If you host a parade that stretches back 150 years, recollections tend to be a bit murky.
Yet organizers of the 150-year-old Italian Heritage Parade can say one thing for certain: This past weekend’s Italian-celebrant parade on Sunday netted the largest attendance in “recent memory.”
That’s according to Joe Ciarallo, spokesperson for the parade.
The more than 100 groups participating in the parade drew more than 50,000 attendees, according to Ciarallo, busting numbers going back at least a decade.
The news comes on Monday, the very first “Italian American Heritage Day” in San Francisco.
The Board of Supervisors approved the day in April after voting in January to rename the former Columbus Day as Indigenous Peoples Day. The earlier decision, proposed by Supervisor Malia Cohen, drew protests from Italian Americans.

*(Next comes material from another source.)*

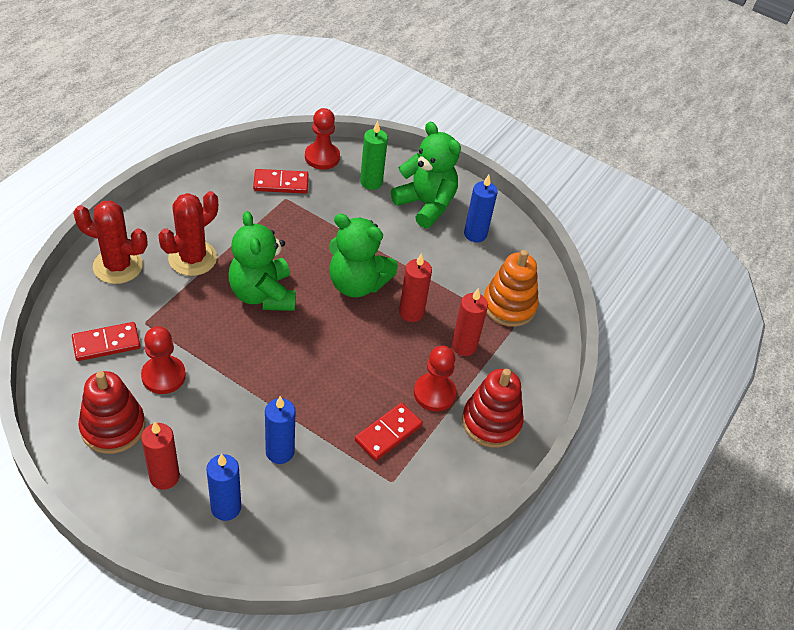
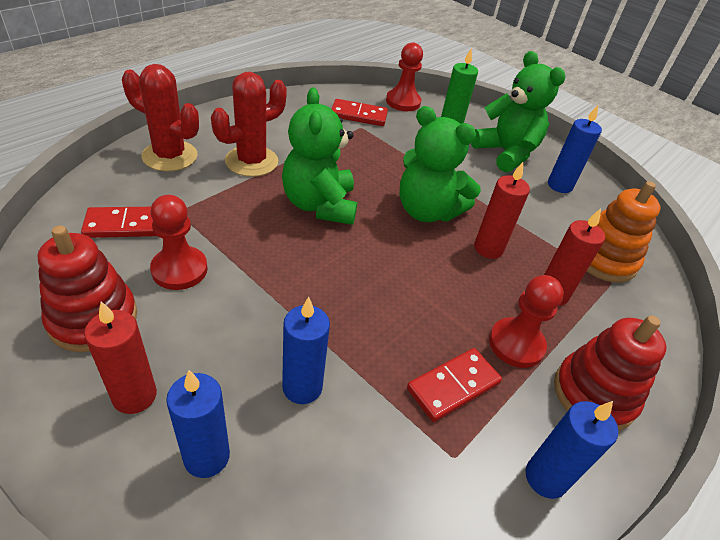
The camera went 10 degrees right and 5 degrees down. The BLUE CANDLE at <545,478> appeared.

Italian American community groups began collecting signatures to overturn the legislation but eventually Supervisor Catherine Stefani introduced a measure “to declare the second Monday in October each year to be Italian American Heritage Day, in addition to Indigenous Peoples Day.”
Ciarallo said the larger-than-usual attendance at Sunday’s Italian Heritage Parade was likely prompted by the 150th anniversary, which drew about 10,000 more attendees than the last ten years, though he cautioned he didn’t have attendance numbers in the farthest reaches of the parade’s history.
The tradition dates back to 1868, so he could not definitively say it was the highest attendance in the parade’s record.
“Not the biggest ever — this parade goes way back,” Ciarallo said.
The parade, which wound its way through Fisherman’s Wharf to North Beach — The City’s “Little Italy” — featured Italian music as well as floats displaying Italian culture, heralded by parade grand garshals Chairman of the Joint Chiefs of Staff Peter Pace, former San Francisco 49er’s executive Carmen Policy and Police Commission Vice President Thomas “Tippy” Mazzucco.
Lorenzo Ortona, Italian consul general for Northern California, said that Italy and San Francisco have a uniquely intimate relationship.
“Every part of The City speaks Italian,” Ortona said, from the buildings to its rich history.
Even City Hall was lit up red white and green on Sunday to celebrate Italian heritage.
Otrona noted the Golden Gate Bridge, the “most symbolic part of The City,” was built under the political will of an Italian-San Franciscan mayor, Angelo Joseph Rossi, and was financed by the Bank of Italy, which is now the Bank of America.
Part of City Hall is made from Italian marble, and Italians arriving in the Gold Rush contributed to many facets of San Franciscan history, Ortona said.
“We feel at home as Italians in San Francisco,” he said.